# STOLEN!!!!!!!!



## brutelaws29.5 (Apr 10, 2011)

Stolen rzr near Lydia Louisiana if you have any information on the worthless individuals that stole this rzr let me know by either message or call or text (337) 552-1044


----------



## brutelaws29.5 (Apr 10, 2011)

I'd rather be in the mud then using tap talk right now


----------



## brutelaws29.5 (Apr 10, 2011)

It's been found 




I'd rather be in the mud then using tap talk right now


----------



## 02KODIAK400 (May 16, 2012)

got lucky on the quick find cause somebody was probably bout to tear it all to pieces and have them a part out


----------



## 10txram (Jan 26, 2013)

brutelaws29.5 said:


> It's been found
> 
> 
> 
> ...



What was the story on it?


----------



## bruteforce3 (Apr 20, 2012)

Glad to hear you got it back


----------



## brutelaws29.5 (Apr 10, 2011)

It was in a friends shed chained to a pole somebody broke into the shed and cut the chain cut the wires on the ignition switch and drive off with it after pulling it away from the house the authorities were calle in the morning when he noticed his shed door left open and after a full day of lookin he went make one more pass in the woods behind his house on his 420 and he came across it the rzr is in good condition still besides the ignition switch but there's something wrong with the clutch or belt it doesn't pull under load anymore we have to dig into it to find out what's wrong but good thing is its back the police did get prints off the bike and are perusing some leads on who stole it hopefully we find him before the law does 




I'd rather be in the mud then using tap talk right now


----------



## 2010Bruterider (Jun 20, 2010)

• • • •

Problems to solve
1. List each distinct username that appears in a post header of the forum thread about the stolen RZR.
2. Please write out the entire listing below line for line, leaving out the picture placeholders.

• • • •

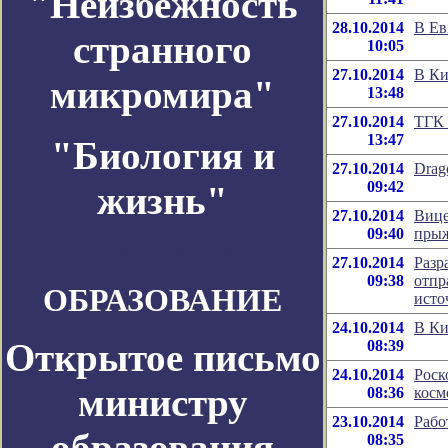
"Неизбежность
28.10.2014
В Ев
странного
10:05
27.10.2014
В Ки
микромира"
13:48
27.10.2014
ТГК 
13:47
"Биология и
27.10.2014
Drag
09:42
жизнь"
27.10.2014
Вице
09:40
прыж
Космос-Журнал
27.10.2014
Разр
09:38
отпр
ОБРАЗОВАНИЕ
исто
24.10.2014
В Ки
Открытое письмо
08:39
24.10.2014
Роск
министру
08:36
косм
23.10.2014
Рабо
образования
08:35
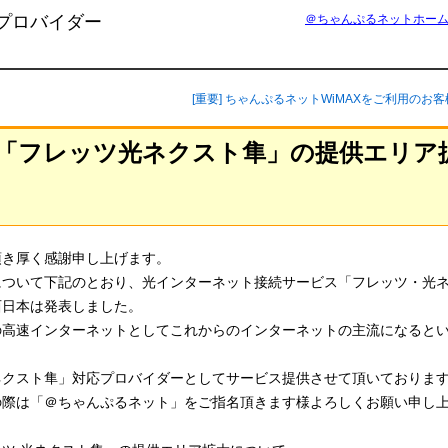
プロバイダー
＠ちゃんぷるネットホー
[重要] ちゃんぷるネットWiMAXをご利用のお
「フレッツ光ネクスト隼」の提供エリア
頂き厚く感謝申し上げます。
について下記のとおり、光インターネット接続サービス「フレッツ・光
西日本は発表しました。
の高速インターネットとしてこれからのインターネットの主流になると
ネクスト隼」対応プロバイダーとしてサービス提供させて頂いておりま
の際は「＠ちゃんぷるネット」をご指名頂きます様よろしくお願い申し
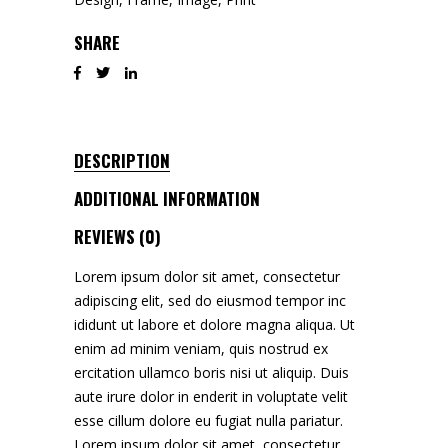
SHARE
DESCRIPTION
ADDITIONAL INFORMATION
REVIEWS (0)
Lorem ipsum dolor sit amet, consectetur
adipiscing elit, sed do eiusmod tempor inc
ididunt ut labore et dolore magna aliqua. Ut
enim ad minim veniam, quis nostrud ex
ercitation ullamco boris nisi ut aliquip. Duis
aute irure dolor in enderit in voluptate velit
esse cillum dolore eu fugiat nulla pariatur.
Lorem ipsum dolor sit amet, consectetur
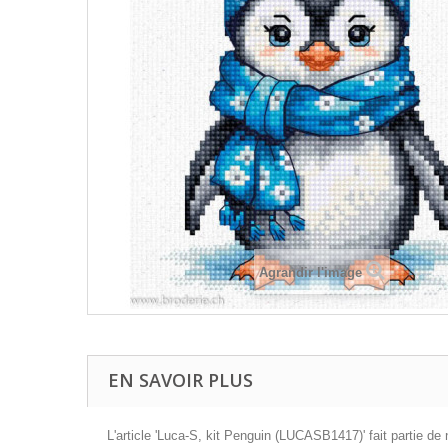
Agrandir l'image
EN SAVOIR PLUS
L'article 'Luca-S, kit Penguin (LUCASB1417)' fait partie d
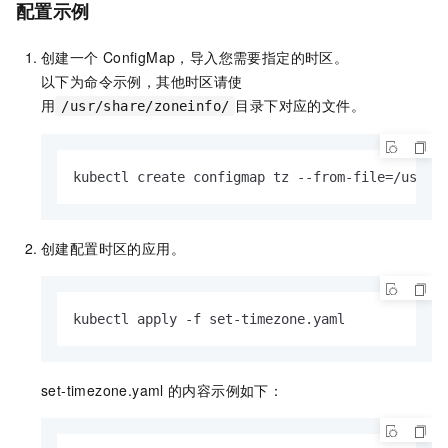
配置示例
创建一个
ConfigMap，导入您需要指定的时区。
以下为命令示例，其他时区请使
用
目录下对应的文件。
/usr/share/zoneinfo/
kubectl create configmap tz --from-file=/usr/s
创建配置时区的应用。
kubectl apply -f set-timezone.yaml
set-timezone.yaml
的内容示例如下：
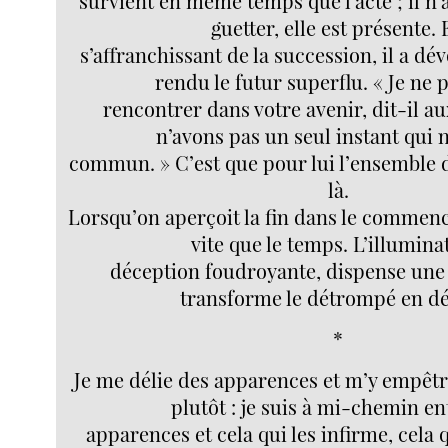
survient en même temps que l’acte ; il n’
guetter, elle est présente.
s’affranchissant de la succession, il a dév
rendu le futur superflu. « Je ne 
rencontrer dans votre avenir, dit-il a
n’avons pas un seul instant qui 
commun. » C’est que pour lui l’ensemble de
là.
Lorsqu’on aperçoit la fin dans le commen
vite que le temps. L’illumina
déception foudroyante, dispense une 
transforme le détrompé en dé
*
Je me délie des apparences et m’y empêt
plutôt : je suis à mi-chemin en
apparences et cela qui les infirme, cela 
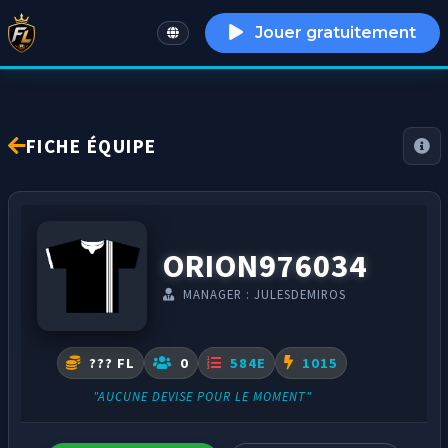
Jouer gratuitement
English
FICHE ÉQUIPE
ORION976034
MANAGER : JULESDEMIROS
??? FL
0
584E
1015
"AUCUNE DEVISE POUR LE MOMENT"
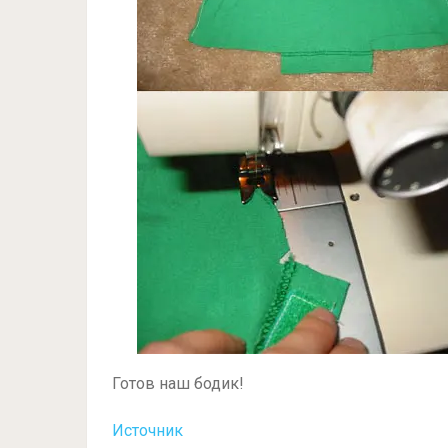
Готов наш бодик!
Источник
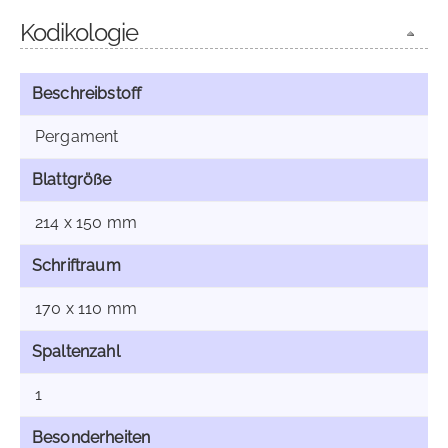
Kodikologie
Beschreibstoff
Pergament
Blattgröße
214 x 150 mm
Schriftraum
170 x 110 mm
Spaltenzahl
1
Besonderheiten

• • • •

Solution list
1.
brutelaws29.5
02KODIAK400
10txram
bruteforce3
2010Bruterider

2.
"Неизбежность
28.10.2014
В Ев
странного
10:05
27.10.2014
В Ки
микромира"
13:48
27.10.2014
ТГК 
13:47
"Биология и
27.10.2014
Drag
09:42
жизнь"
27.10.2014
Вице
09:40
прыж
Космос-Журнал
27.10.2014
Разр
09:38
отпр
ОБРАЗОВАНИЕ
исто
24.10.2014
В Ки
Открытое письмо
08:39
24.10.2014
Роск
министру
08:36
косм
23.10.2014
Рабо
образования
08:35
プロバイダー
＠ちゃんぷるネットホー
[重要] ちゃんぷるネットWiMAXをご利用のお
「フレッツ光ネクスト隼」の提供エリア
頂き厚く感謝申し上げます。
について下記のとおり、光インターネット接続サービス「フレッツ・光
西日本は発表しました。
の高速インターネットとしてこれからのインターネットの主流になると
ネクスト隼」対応プロバイダーとしてサービス提供させて頂いておりま
の際は「＠ちゃんぷるネット」をご指名頂きます様よろしくお願い申し
SHARE
DESCRIPTION
ADDITIONAL INFORMATION
REVIEWS (0)
Lorem ipsum dolor sit amet, consectetur
adipiscing elit, sed do eiusmod tempor inc
ididunt ut labore et dolore magna aliqua. Ut
enim ad minim veniam, quis nostrud ex
ercitation ullamco boris nisi ut aliquip. Duis
aute irure dolor in enderit in voluptate velit
esse cillum dolore eu fugiat nulla pariatur.
Lorem ipsum dolor sit amet, consectetur
Agrandir l'image
EN SAVOIR PLUS
L'article 'Luca-S, kit Penguin (LUCASB1417)' fait partie d
配置示例
创建一个
ConfigMap，导入您需要指定的时区。
以下为命令示例，其他时区请使
用
目录下对应的文件。
/usr/share/zoneinfo/
kubectl create configmap tz --from-file=/usr/s
创建配置时区的应用。
kubectl apply -f set-timezone.yaml
set-timezone.yaml
的内容示例如下：
survient en même temps que l’acte ; il n’
guetter, elle est présente.
s’affranchissant de la succession, il a dév
rendu le futur superflu. « Je ne 
rencontrer dans votre avenir, dit-il a
n’avons pas un seul instant qui 
commun. » C’est que pour lui l’ensemble de
là.
Lorsqu’on aperçoit la fin dans le commen
vite que le temps. L’illumina
déception foudroyante, dispense une 
transforme le détrompé en dé
*
Je me délie des apparences et m’y empêt
plutôt : je suis à mi-chemin en
apparences et cela qui les infirme, cela 
Jouer gratuitement
English
FICHE ÉQUIPE
ORION976034
MANAGER : JULESDEMIROS
??? FL
0
584E
1015
"AUCUNE DEVISE POUR LE MOMENT"
Готов наш бодик!
Источник
Kodikologie
Beschreibstoff
Pergament
Blattgröße
214 x 150 mm
Schriftraum
170 x 110 mm
Spaltenzahl
1
Besonderheiten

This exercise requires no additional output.